Auch den deutschen Katholiken fällt der Umgang mit der Vergangenheit nach wie vor schwer. Als Daniel Noah Goldhagen vor ein paar Jahren sein Buch »Die katholische Kirche und der Holocaust« veröffentlichte, wurde er heftig für seine Behauptung, die Kirche trage eine Mitschuld am Holocaust, kritisiert und angefeindet. Hans Joachim Meyer, der Präsident des Zentralkomitees der deutschen Katholiken, sagte in einer Rede in Berlin im Jahr 2002 über ihn: »Seine Redeweise ist ständig beschuldigend und verdächtigend. Seine Fragen enthalten bereits seine Antworten. Er scheut selbst vor den ungeheuerlichsten Unterstellungen nicht zurück.« Goldhagen betreibe »Agitation«.
Alles in allem aber ergibt das Verhältnis von Katholiken und Juden in Deutschland kein eindeutiges Bild. In den Christlich-Jüdischen Gesellschaften arbeiten viele Katholiken an dem mit, was man gerne »Aussöhnung« nennt, und sie meinen es ernst.

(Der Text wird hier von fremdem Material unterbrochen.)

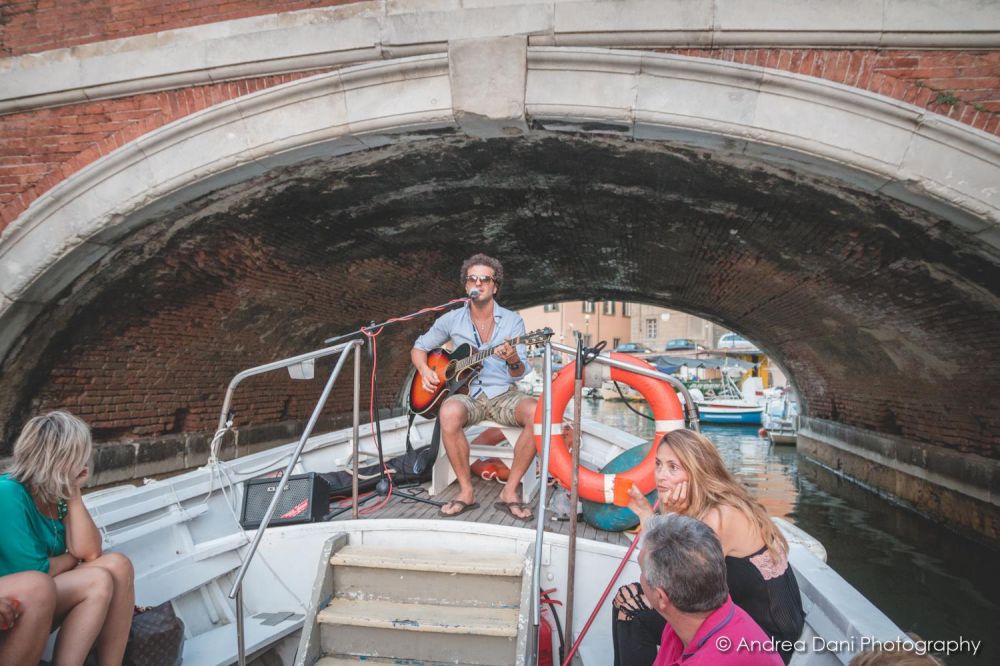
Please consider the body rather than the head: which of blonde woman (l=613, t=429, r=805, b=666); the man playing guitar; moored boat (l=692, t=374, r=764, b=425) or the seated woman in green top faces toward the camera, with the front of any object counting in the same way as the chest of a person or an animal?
the man playing guitar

Bei vielen ist dabei ein Verständnis für die Probleme Israels gewachsen, das weit über das hinausgeht, was die Bischöfe auf ihrer Reise an den Tag legten.

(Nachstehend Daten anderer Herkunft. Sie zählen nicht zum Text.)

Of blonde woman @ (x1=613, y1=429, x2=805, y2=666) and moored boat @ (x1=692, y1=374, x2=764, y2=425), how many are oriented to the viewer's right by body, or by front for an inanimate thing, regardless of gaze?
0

Wie tief das Verständnis auf offizieller katholischer Seite inzwischen reicht, dürfte die Reise von Papst Benedikt XVI. nach Israel zeigen, die noch in diesem Jahr stattfinden soll. Er wolle in Jerusalem beten und auch die palästinensischen Gebiete besuchen, teilte der Vatikan mit. Walter Brandmüller, der Präsident des Päpstlichen Komitees für Geschichtswissenschaft in Rom, sagte im Deutschlandradio zu den Vorwürfen gegen die deutschen Bischöfe, man könne nicht in Yad Vashem erschüttert sein und dann in Ramallah zur Tagesordnung übergehen. Das Warschauer Ghetto sei »leider nicht mehr ungeschehen zu machen, aber Ramallah könnte wohl geändert werden«. So einfach ist das.